There's a modest floral border along the back boundary, with shrubs, roses, annuals, dahlias and Sue’s particular favourite hostas, along with a ferny area. Linking everything together are the perfectly manicured lawns cared for by Sue’s husband.

The edible garden is where the main action is - the backyard is filled with all sorts of vegetables, herbs and fruit trees. To make the most of the available space, ‘Belle de Boskoop’, ‘Peasgood Nonsuch’, ‘Sturmer’ and ‘Monty's Surprise’ apples, ‘Red Bartlett’, ‘Packhams Triumph’ and nashi pears have been beautifully espaliered along the North-facing fence. Sue has somehow managed to squeeze in feijoa, lime, orange, lemon, lemonade and mandarin trees as well.

Sue loves to cook, so she has a herb garden filled with lemon verbena, lemongrass, thyme, sage, winter savory, chives, rosemary, bay, Vietnamese mint, sorrel, marjoram, basil and anything else that takes her fancy at planting time!

The lion’s share of the garden is given over to Sue’s real passion: vegetables. Sue grows as much food as she can, all year round. In the vegie patch you’ll find a seasonal smorgasbord of potatoes, kūmara, lettuce, onions, broccoli and cauliflower, carrots, strawberries, beetroot, peas, beans, broad beans, capsicum, corn, spinach, silverbeet, rhubarb, chilli, cucumber…the list (and the harvest) just keeps on going. 

Q&A with Sue

What’s your ‘secret’ gardening tip to get the best out of your garden?

“To get a good show, whether it be trees, shrubs, flowers, herbs, fruit or vegetables, you have to nurture and protect. You feed and you weed.”

What do you struggle with?

“Our biggest disappointment is that we can't grow garlic here, it gets rust every year. We’ve started growing our garlic at our son's lifestyle property an hour away and we’ve have had some good success.”

What do you do with the things you grow in the garden?

“When the cucumbers, zucchini, capsicum and other crops produce too fast for us to keep up, friends and family also benefit…along with a couple of local streetside free food stalls.”

What advice would you give someone starting out?

“If you’ve never gardened before I’d really encourage you to give it a go. Start in a pot with a couple of lettuce seedlings, dig a little square and put in some radishes, involve your kids, get out the watering can and watch those babies grow.”
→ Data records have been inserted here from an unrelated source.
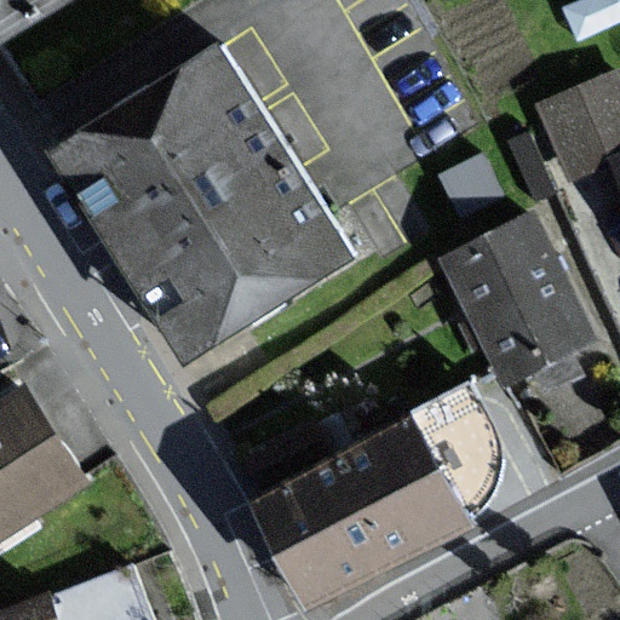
[(0,0),(0,44),(81,0),(0,0)]
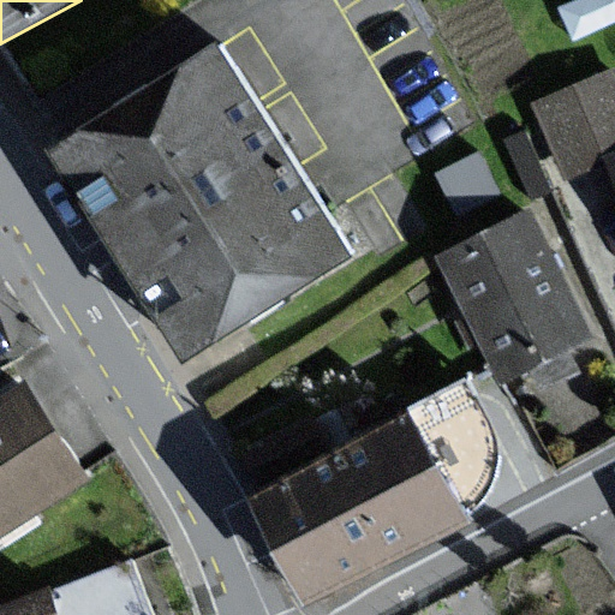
[(358,272),(225,51),(61,149),(195,370),(358,272)]
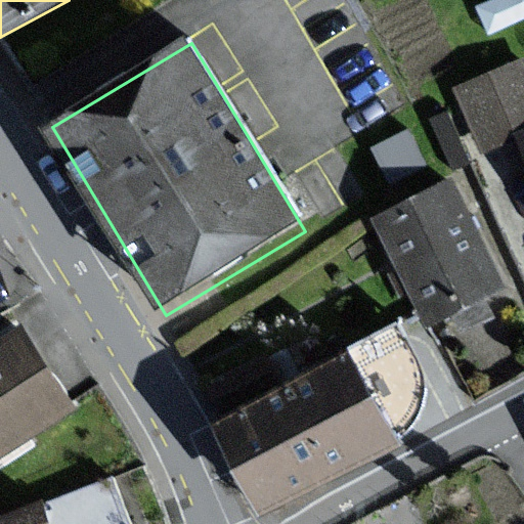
[(523,130),(523,61),(522,57),(452,88),(480,149),(523,130)]
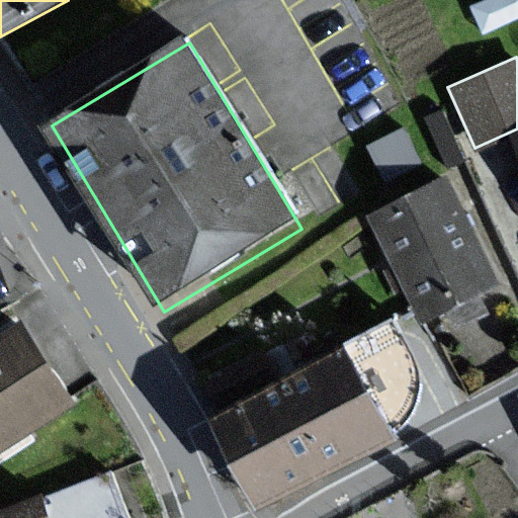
[(497,281),(447,180),(376,214),(427,316),(497,281)]
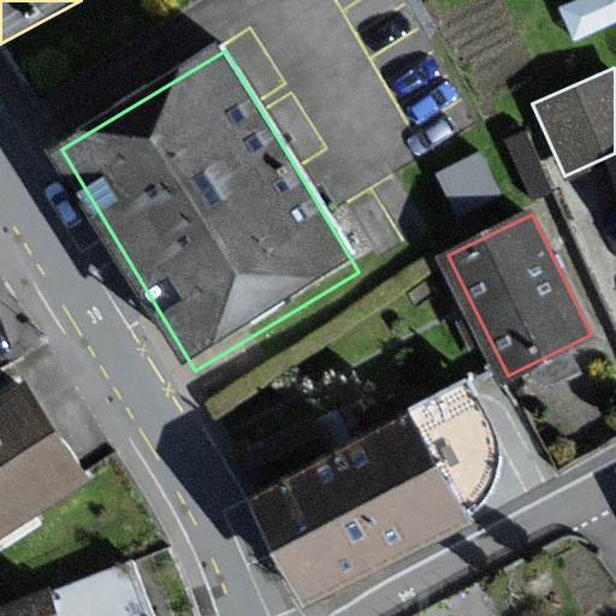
[(0,542),(92,485),(21,372),(0,384),(0,542)]
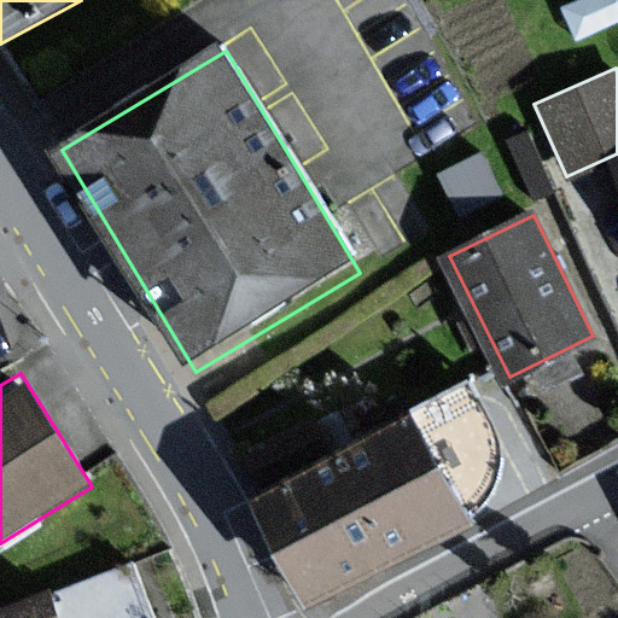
[(470,522),(414,420),(261,502),(267,513),(315,604),(384,566),(470,522)]
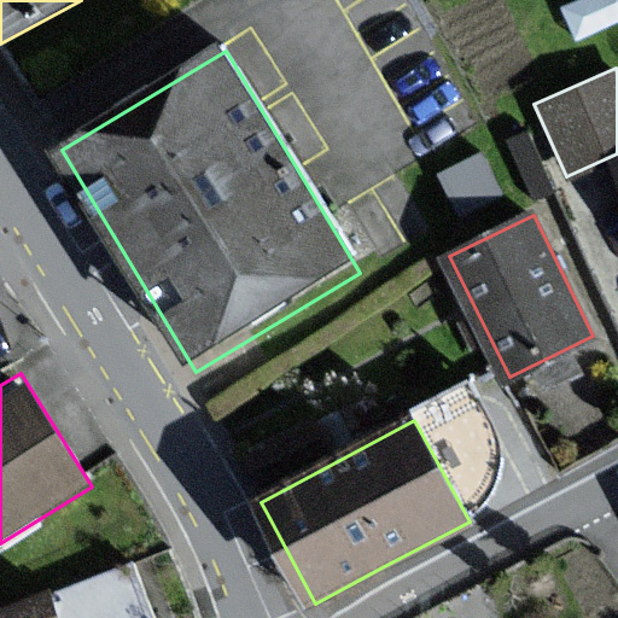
[(151,617),(133,566),(0,611),(0,617),(151,617)]
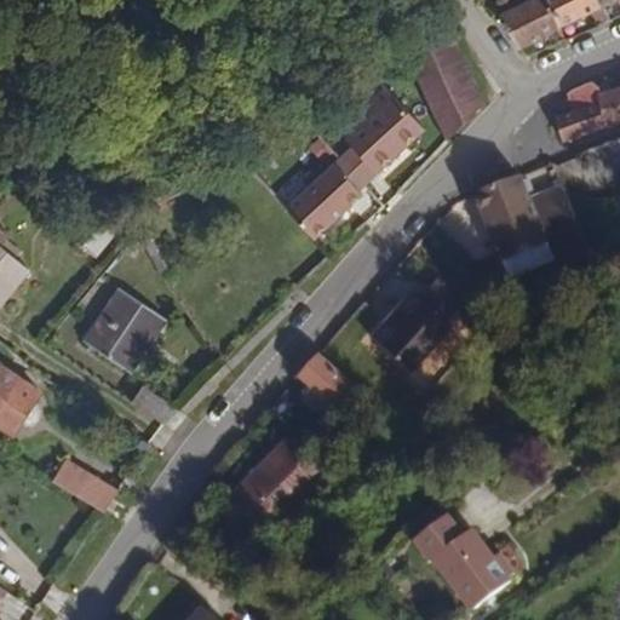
[(560,28),(546,0),(523,0),(504,9),(523,45),(560,28)]
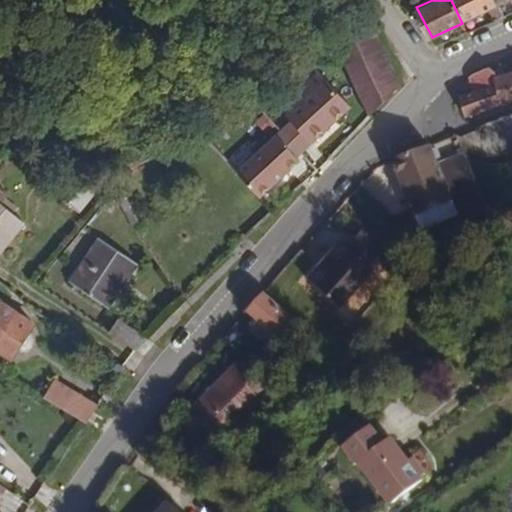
[(498,6),(495,0),(451,0),(462,23),(488,11),(498,6)]
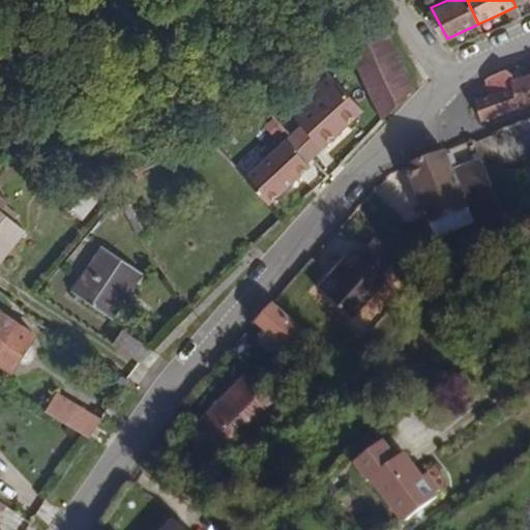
[(520,18),(516,6),(505,11),(510,22),(520,18)]
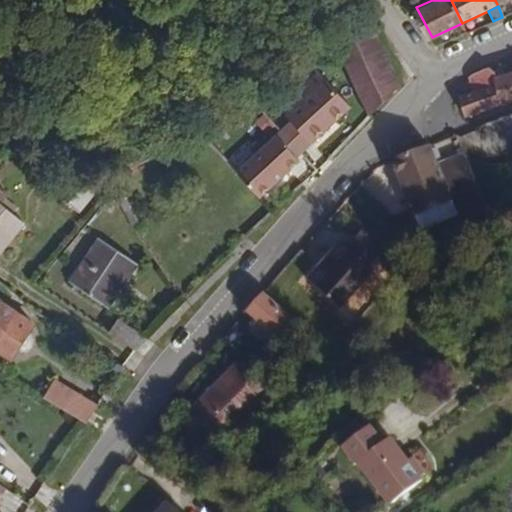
[(395,74),(376,33),(348,49),(368,89),(395,74)]
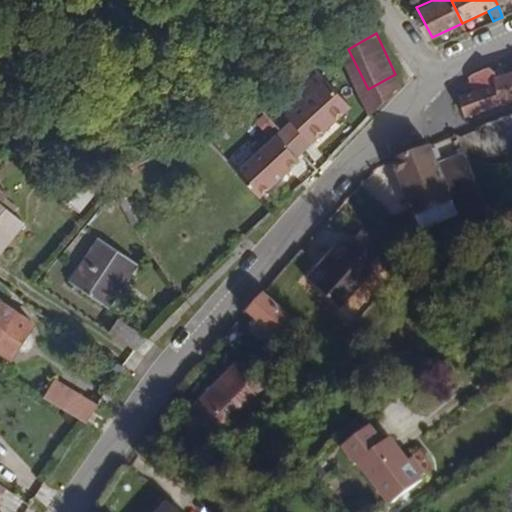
[(368,89),(348,49),(341,54),(360,94),(368,89)]
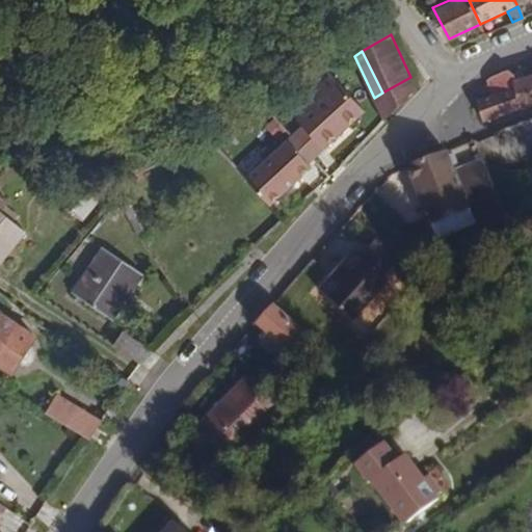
[(511,80),(510,76),(500,72),(489,76),(496,100),(478,108),(481,117),(500,111),(519,107),(511,80)]
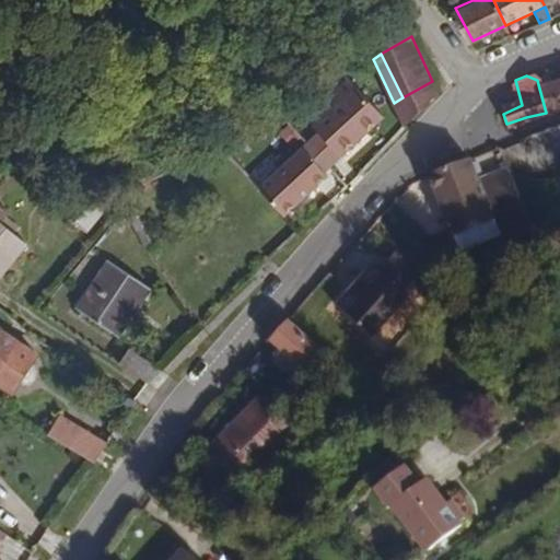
[(559,109),(559,79),(538,84),(546,113),(559,109)]
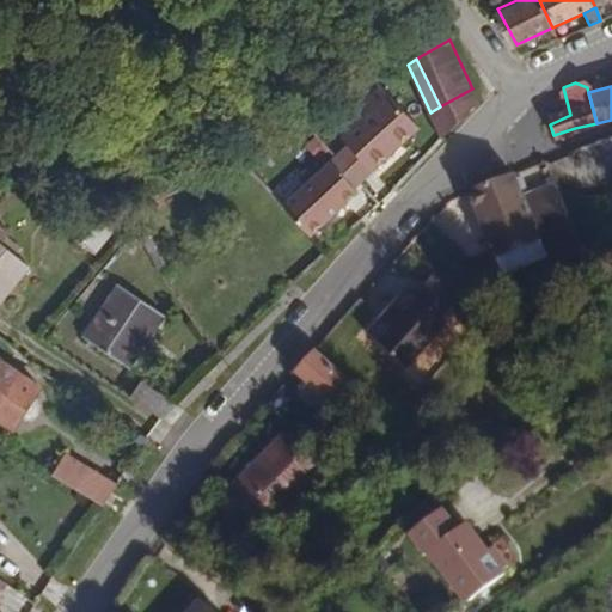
[(442,138),(481,106),(472,89),(440,106),(430,112),(442,138)]
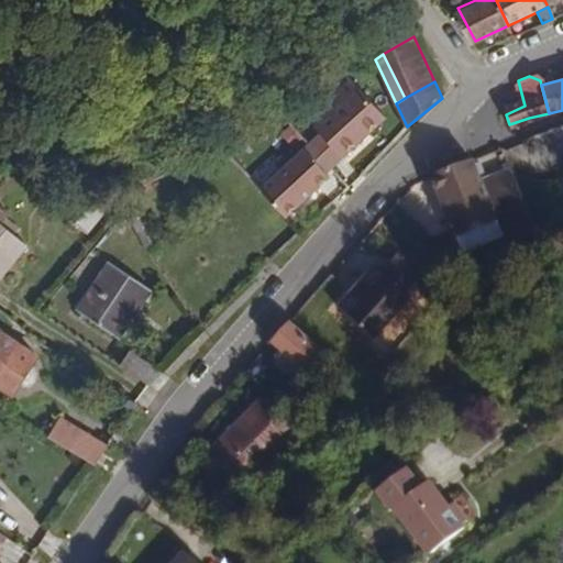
[(387,118),(365,92),(308,144),(302,147),(327,174),(331,169),(387,118)]
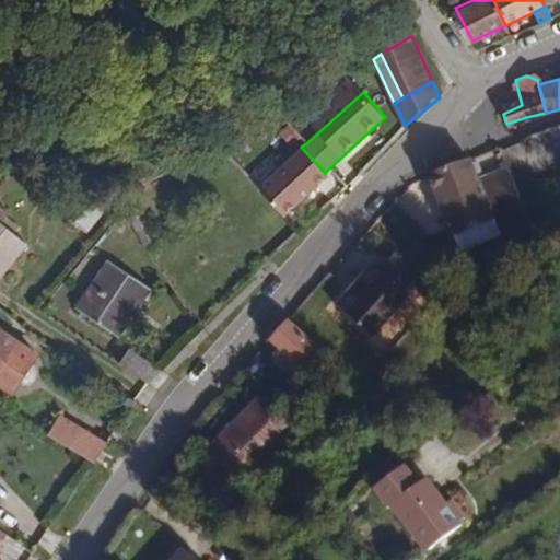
[(288,147),(299,137),(287,124),(276,133),(288,147)]
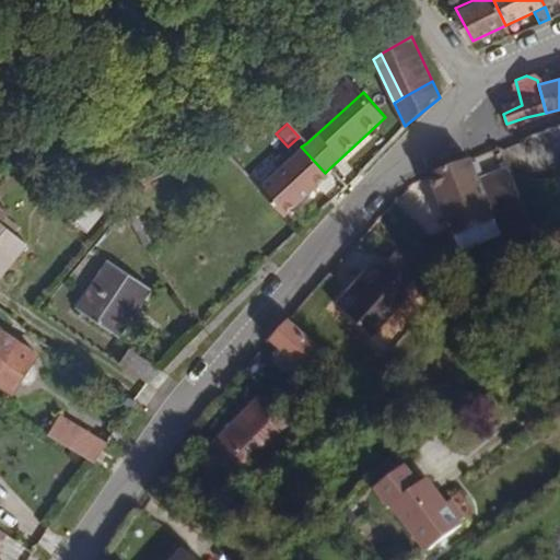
[(325,173),(301,147),(281,165),(257,188),(283,217),(328,176),(325,173)]
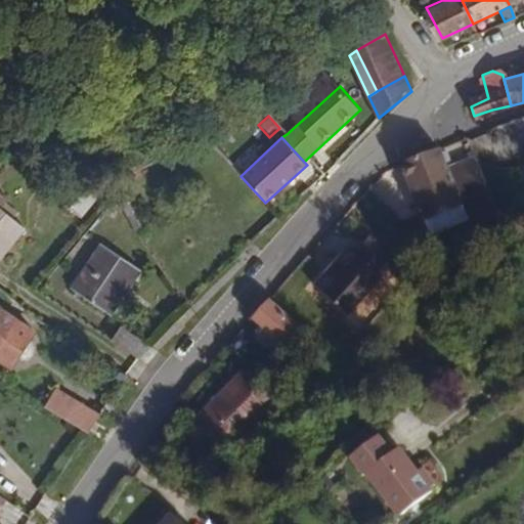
[(487,194),(477,164),(449,174),(440,149),(439,145),(401,160),(403,165),(424,218),(487,194)]
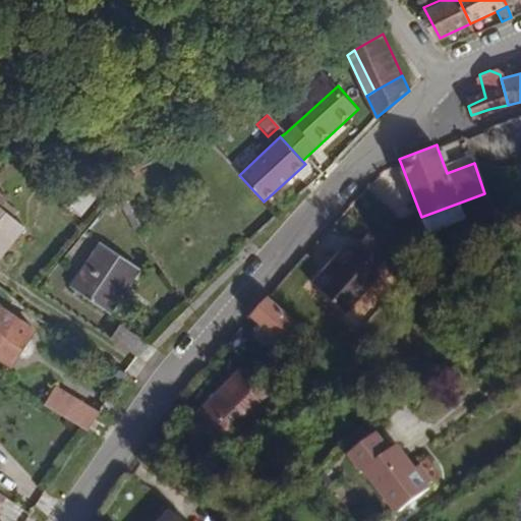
[(79,218),(95,198),(76,184),(61,204),(79,218)]
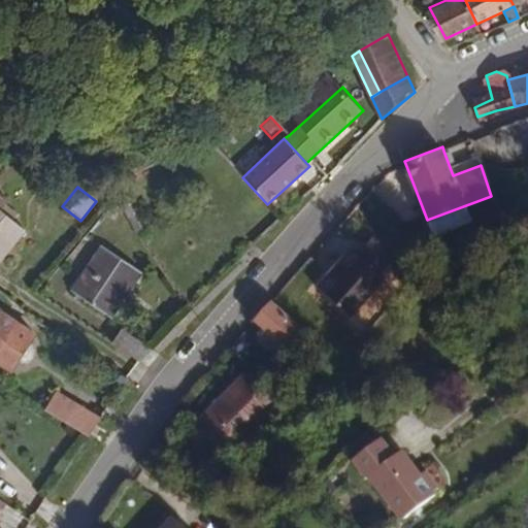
[(20,215),(0,198),(0,262),(26,232),(13,222),(20,215)]
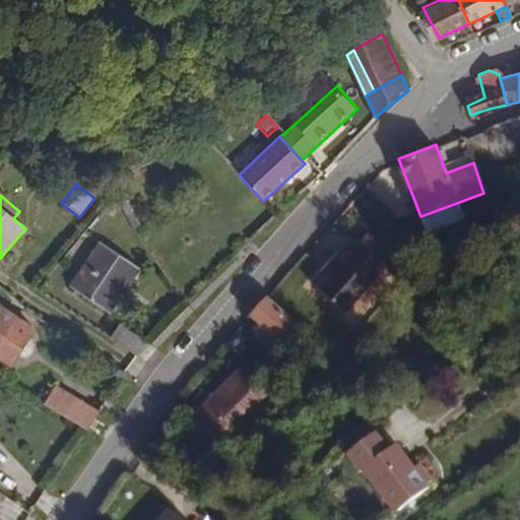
[(142,269),(99,240),(67,285),(111,315),(142,269)]
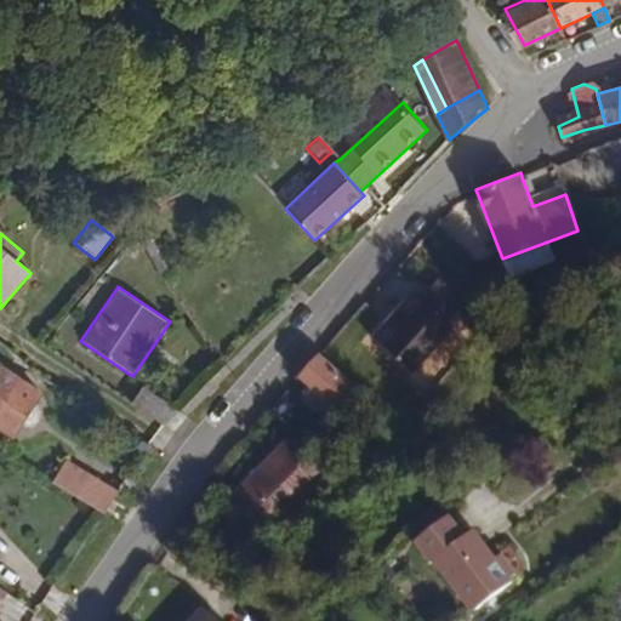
[(406,372),(450,330),(411,292),(398,306),(385,320),(369,335),(406,372)]
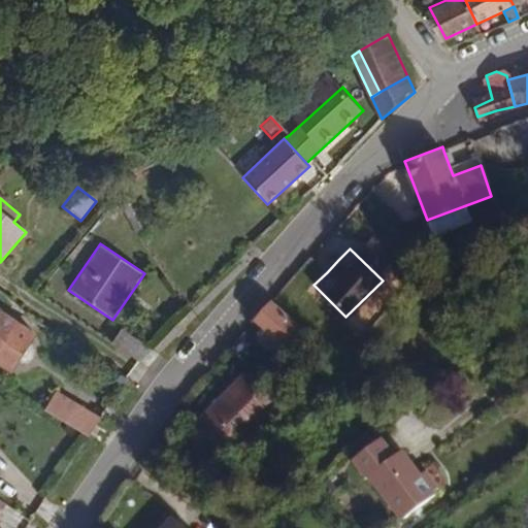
[(327,272),(338,260),(334,256),(322,267),(327,272)]
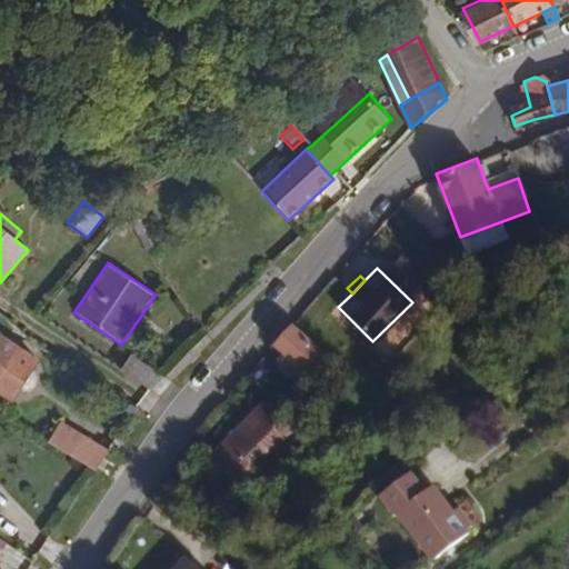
[(320,349),(293,325),(270,348),(279,357),(289,366),(297,373),(320,349)]
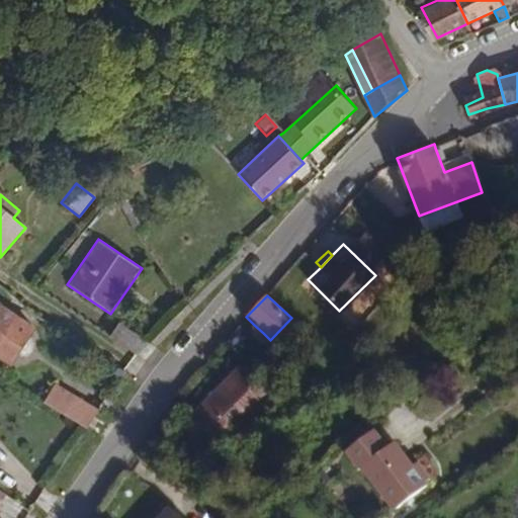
[(0,304),(0,359),(10,366),(36,328),(0,304)]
What’s your favourite Yates product?

“I sow Yates seeds and have never had any failures. I'm sure this sounds like a sales pitch – but it's not – Yates is just a kiwi icon and I trust the brand.”

Sue’s Top Tips for July

  • Have a really good clean up, to get back to the bare bones of the garden.

In the flower garden:

  • Remove all the dead growth and trim back shrubs.

In the herb garden:

  • Trim back herbs, take cuttings and divide perennials to plant out in new spots.

In the vegie garden:

  • Sow broad beans.
  • Plant onions, sugarsnap peas, silverbeet and lettuce seedlings.
  • Let the bulk of the garden rest, after a good rotary hoe and a lime feed.